En vain a-t-on voulu la semer, slalomer de petit, dérisoire, illusoire foyer de chaleur en petit, dérisoire, illusoire foyer de chaleur éparse.
La solitude a la toute-puissance des steppes, des mascarets. Elle est une immensité glaciale qui occuppe, en fait, toute la scène.
"Avec le temps", vous vous apercevez enfin de ça : votre myopie se dissipe.
Il ne vous reste plus qu'à faire face. Comme les nomades sur l'étendue. Ils acceptent l'immense vent qui charge, la froidure qui se referme, l'ouverture, la vacuité qui sifflent à leur oreille sans trêve.
Ils ont des corps de chauve-souris, de chauve-souris qui ont en guise d'ailes repliées et encoconnantes l'espace entier, mauve, sombre, humide...vaste tout autant que glacé.

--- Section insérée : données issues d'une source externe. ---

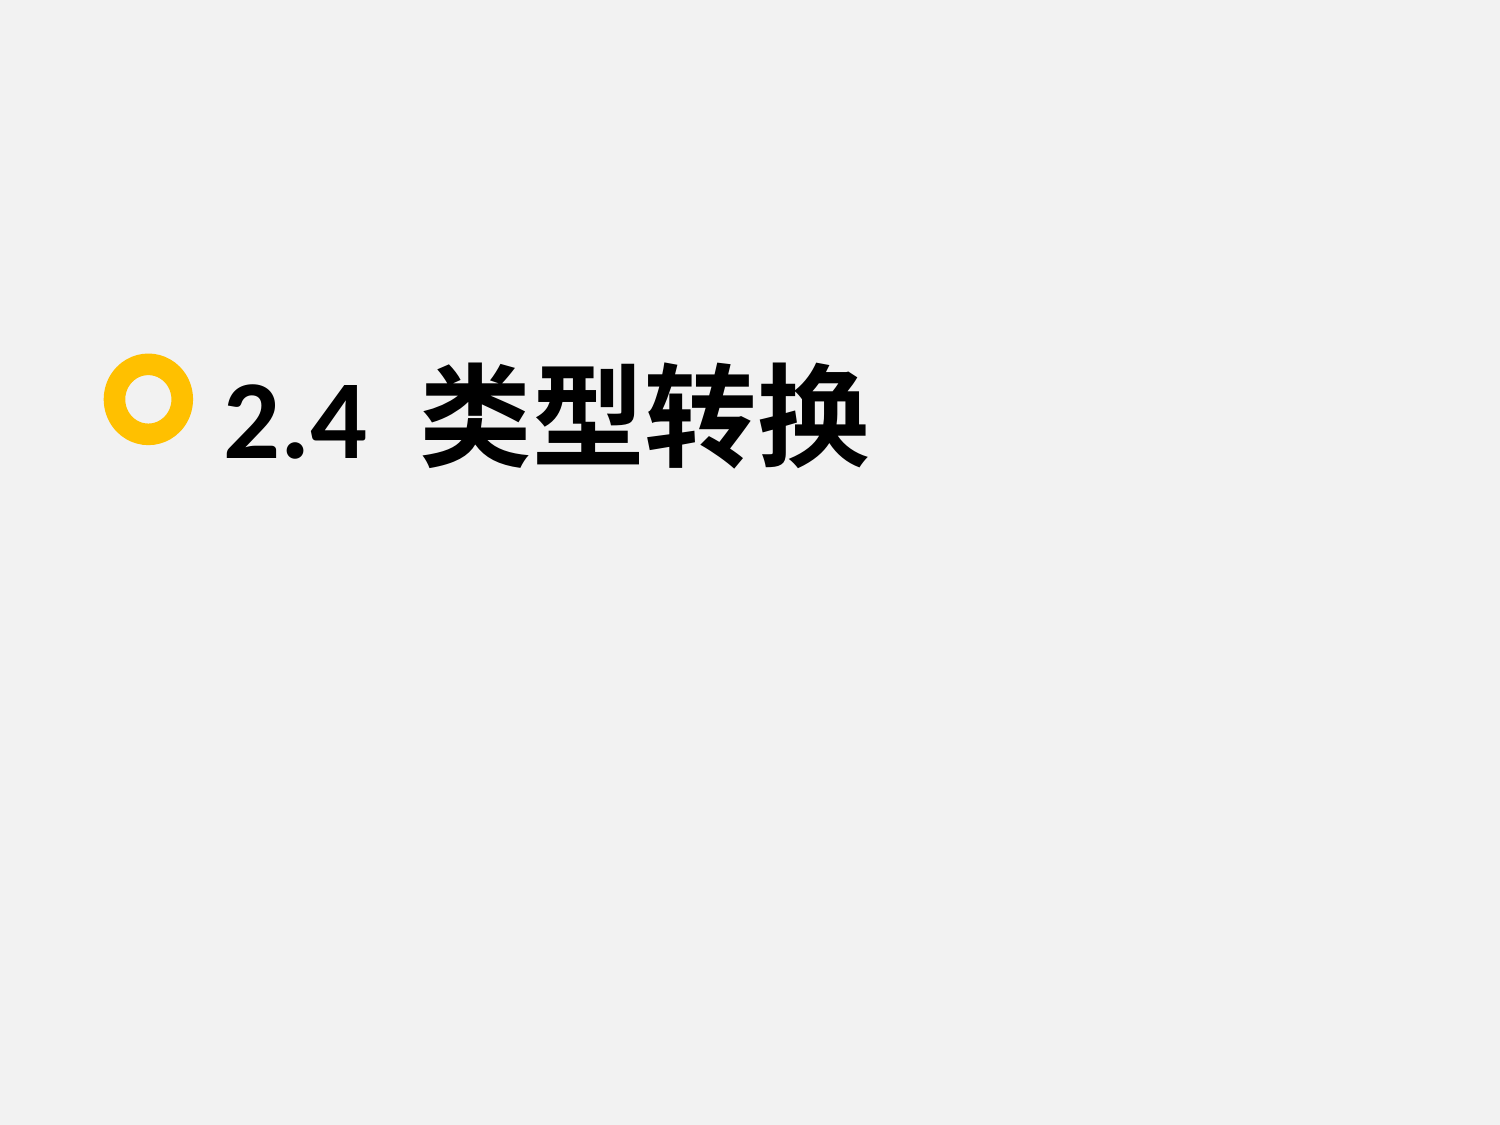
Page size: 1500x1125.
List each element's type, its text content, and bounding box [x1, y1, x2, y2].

Et vous vous éloignez, toujours...toujours plus, de la chaleur première, et des autres souces de chaleur-un peu comme une sonde spatiale qui s'enfoncerait dans le système solaire et foncerait vers ses confins, que l'astre ne peut plus baigner, qu'obscurité, manque de chaleur glacent, dévitalisent : Neptune, Pluton, le nuage d'Oort-que sais-je encore ?
Voilà, nous y sommes : la vie se résume à cela : s'éloigner.
Creuser la distance, jusqu'à perdre de vue toute source de chaleur, si insignifiante soit-elle ou plutôt soit-elle devenue. Et alors, là, c'est le basculement.
C'est le froid absolu, suprême. Le froid qui vous dépouille de tout. On l'appelle d'un autre nom : Camarde.
Mais elle n'est pas autre chose qu'un naturel retour aux sources, qu'un aboutissement allant totalement de soi de tout ce qui précède.